If you don’t want to go around the world and watch your ears move from the side to the front of your head, until you become a selfish, anti-social fool, it is important to know who Aristotle was and how the Greek philosophers reflected on how we should try to lead a good life, a full life. Some were sceptics, others Epicureans or Stoics, but they all knew, as Josep M. Esquirol recalled in today’s words, that to live, to think and to love are the most capital verbs. Living and loving are perhaps innate conditions, which we develop intuitively. Learning to think requires method, discipline, study. And this cannot be done at home with parents, it has to be learnt at school and above all at secondary school, under the guidance of teachers.

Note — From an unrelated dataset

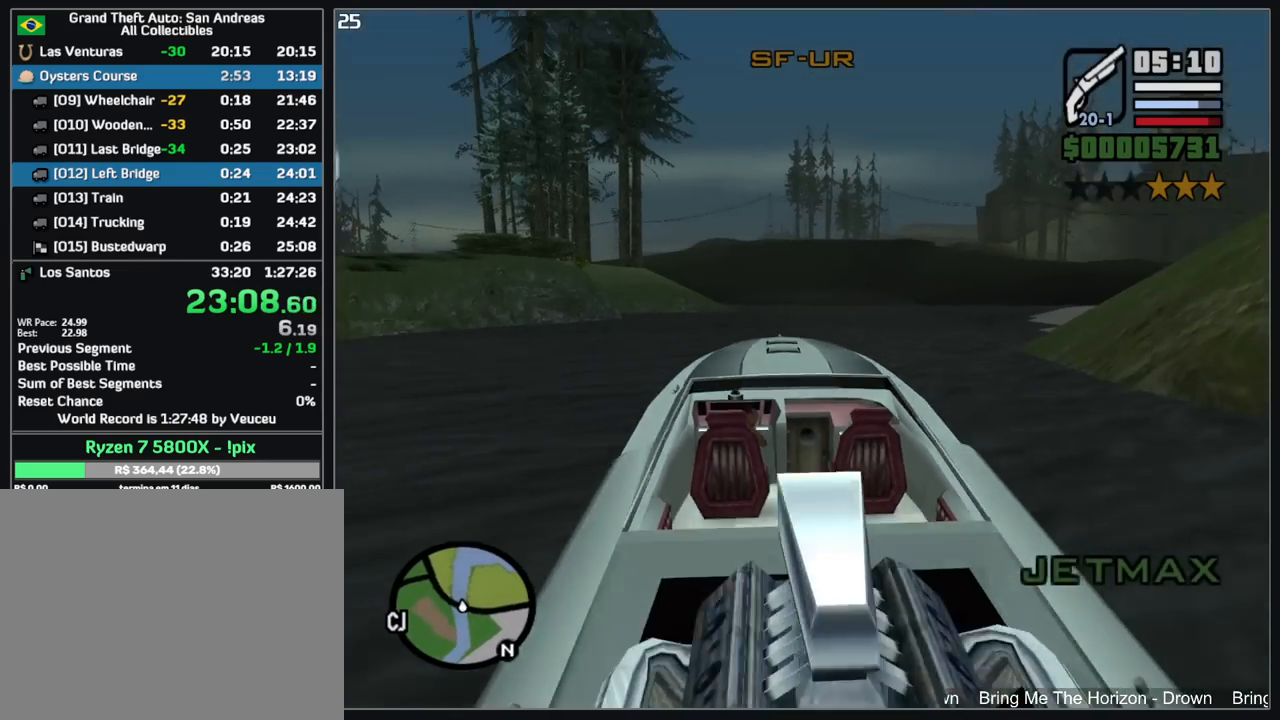
{"keys": ["w"], "mouse": [], "events": []}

As Ernest Lluch always warned, and as Victòria Camps continues to do in all her books, our modern societies would not be as they are without having learned and discussed Kant and reflected on the contributions of the Enlightenment to the achievement of the full moral autonomy of men and women, to their liberation from the chains of ignorance, fear and superstition. That is, to know how to decide, freely and responsibly, what to do and what not to do, and above all, to know the reason for the limits that cannot be crossed if we want to live in harmony.

I have no doubt that with philosophically educated citizens, no populism would take root in our societies, nor would any Western parliament have reached the moral degradation it has reached. Because by ceasing to recognise ourselves as rational and reasonable beings, we stop listening to understand and do so simply to replicate, we fall ill with the virus of sectarianism and simplification, and worse still, without realising it, we corner the power of reason in favour of feelings and emotions, which make us irascible and manipulable, sad beasts.

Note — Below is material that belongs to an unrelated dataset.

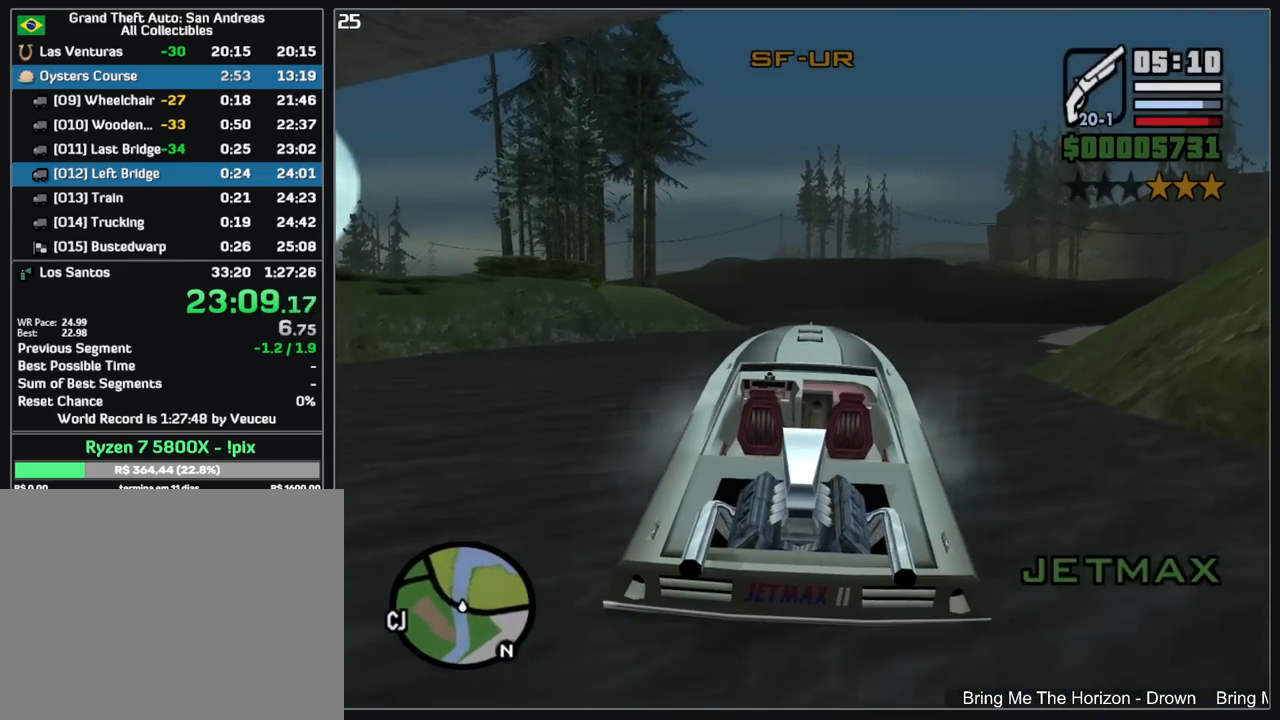
{"keys": ["w"], "mouse": [], "events": []}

With philosophically educated citizens, no populism would take root in our societies.

Certainly, the curricular design of secondary education for our adolescents is complex for administrative and political reasons. The authorities of the Department of Education know that 50% of the content is set by the ministry and that the rest of the available hours must be used to guarantee the correct learning of Catalan, to teach the history of religions (a euphemism for continuing to teach the religion of a lifetime) and, on top of that, to facilitate maximum autonomy for the schools. As if that were not enough, many of us are also demanding space for philosophy.

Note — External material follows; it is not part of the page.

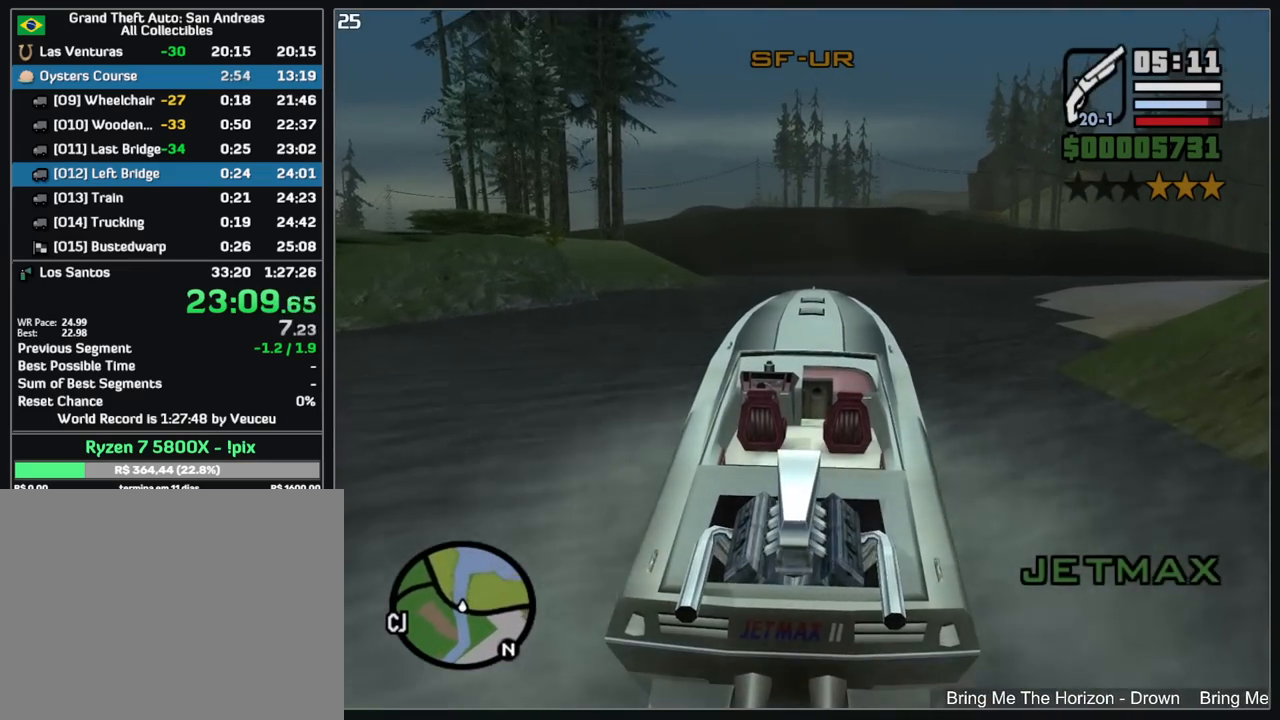
{"keys": ["w"], "mouse": [], "events": []}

Put like this, the challenge seems more difficult than squaring the circle. But to govern is to prioritise, and in a society in which the gap between material and moral progress is ever widening, in a world in which the foundations that favour maximum well-being for the greatest number are increasingly undermined, always respecting minorities and favouring civic friendship between one and the other, allowing future citizens not to learn to think philosophically, to distinguish between doing what is right and doing what is good, or to face the relationship between the I and the we with moral responsibility, seems a serious recklessness, with individual and collective consequences.

In a country like ours, shaken by the loss of the social bonds derived from the traditional family, neighbourhood, religion or homeland; in a Western world marked by an increase in diseases of the soul, narcissism and suicides, to have thought during youth about what we do in the world, why we were born and how to reach the end of our lives believing that the experience was worthwhile is surely as essential as knowing how to read and write, how to add and subtract or having read Shakespeare and Carner. Dostoyevsky wrote it and he was absolutely right: in life it is as important, if not more important than living, to know why one lives. Governments: philosophy in the classroom, please!